(Multi-frame object listings)
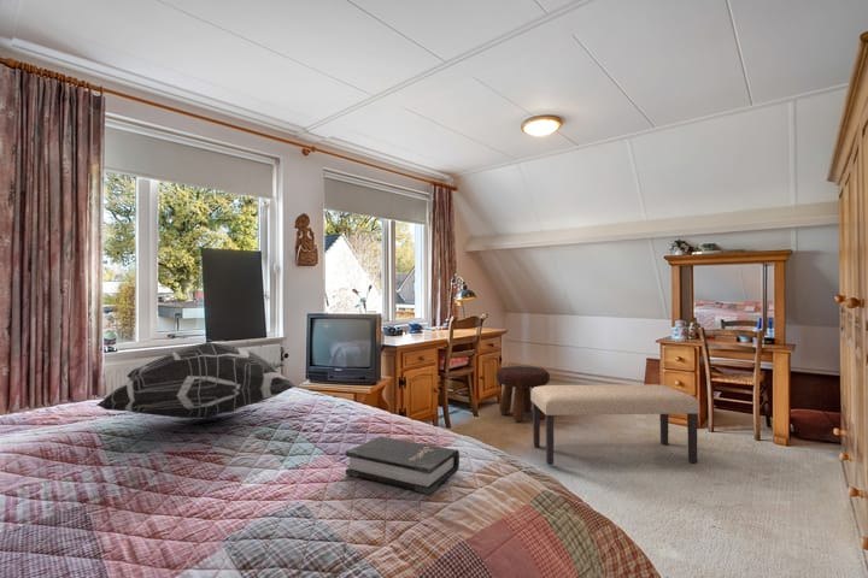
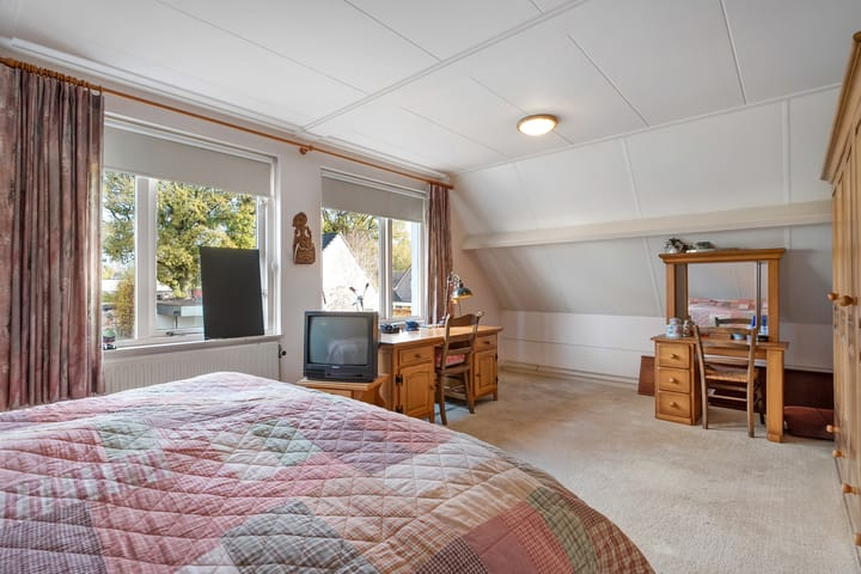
- bench [530,383,702,466]
- hardback book [345,435,461,496]
- decorative pillow [94,341,297,419]
- footstool [494,365,551,423]
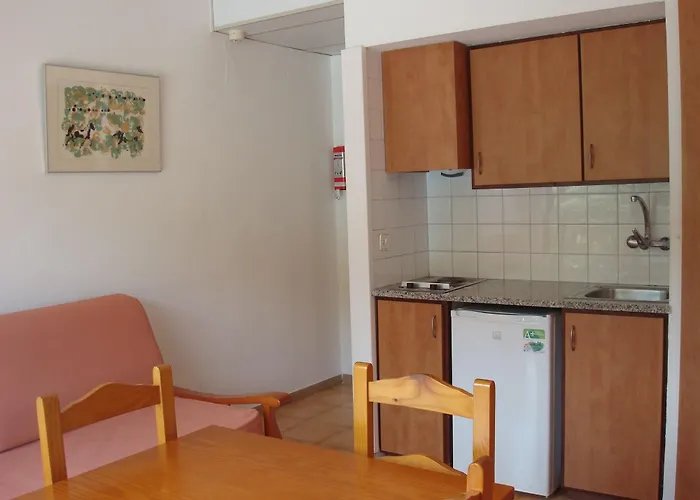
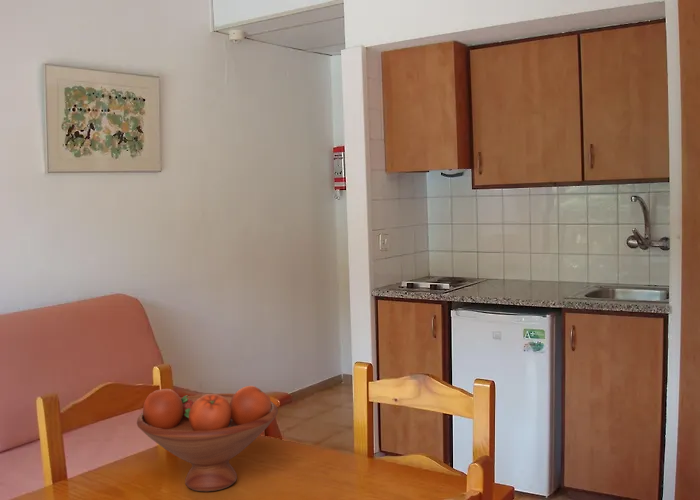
+ fruit bowl [136,385,279,493]
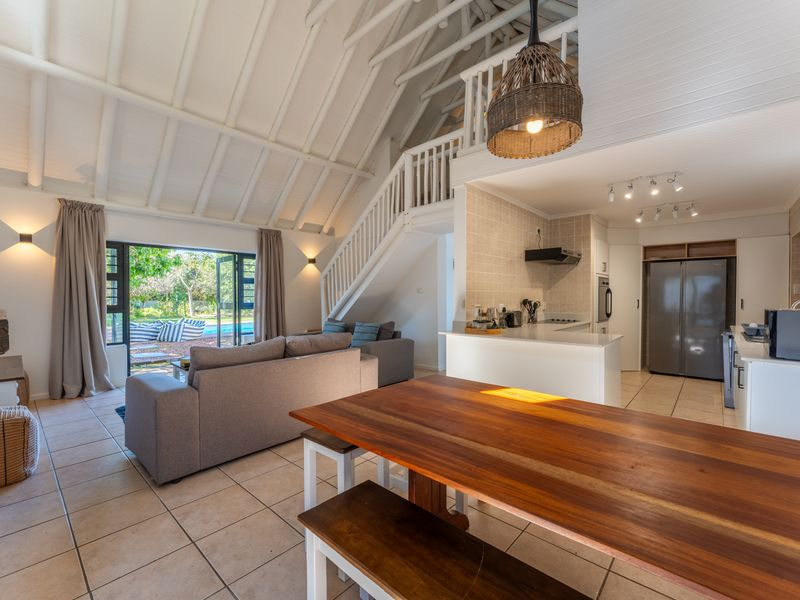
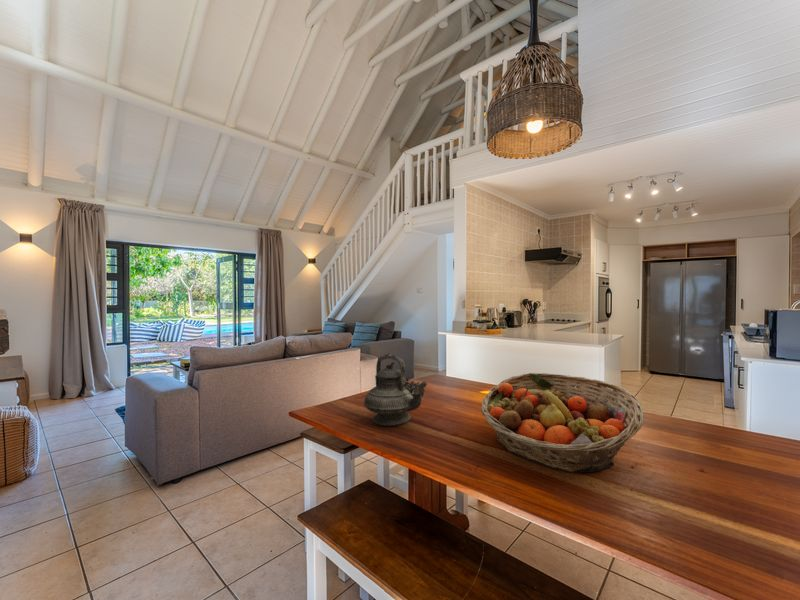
+ fruit basket [480,372,645,473]
+ teapot [363,352,428,427]
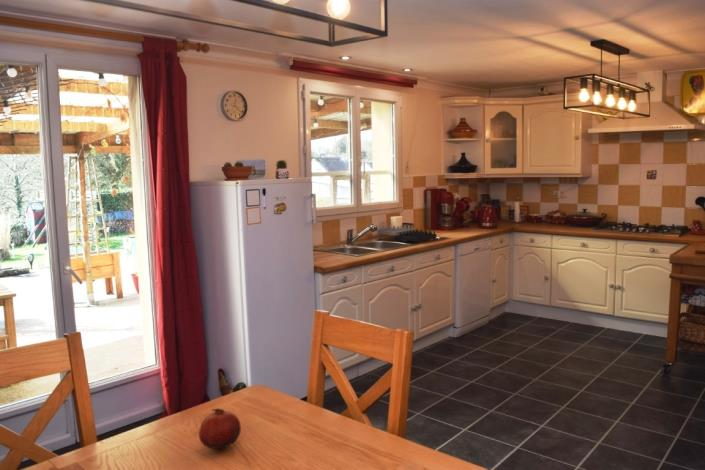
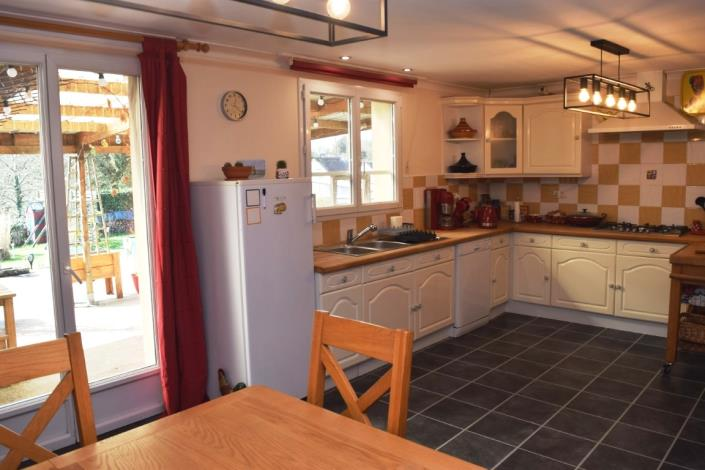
- fruit [198,408,242,450]
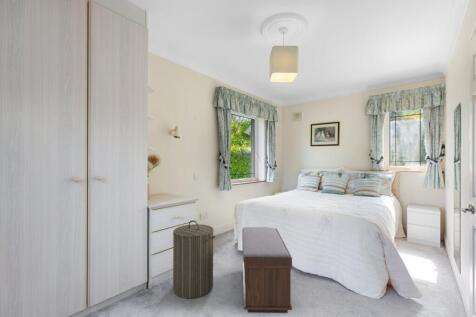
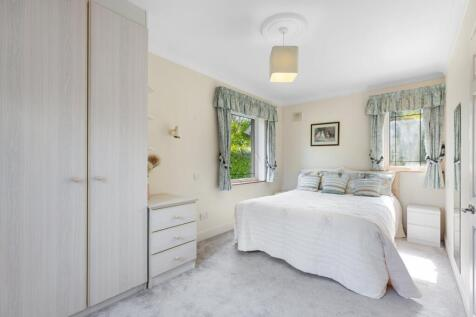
- laundry hamper [172,219,216,299]
- bench [241,226,293,314]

**ACTIVITY:** What you write should match the entries exactly, except that the pictures are dropped.

**RESPONSE TO THE EXERCISE:**
- bench [530,383,702,466]
- hardback book [345,435,461,496]
- decorative pillow [94,341,297,419]
- footstool [494,365,551,423]
+ fruit bowl [136,385,279,493]
+ fruit basket [480,372,645,473]
+ teapot [363,352,428,427]
- fruit [198,408,242,450]
- laundry hamper [172,219,216,299]
- bench [241,226,293,314]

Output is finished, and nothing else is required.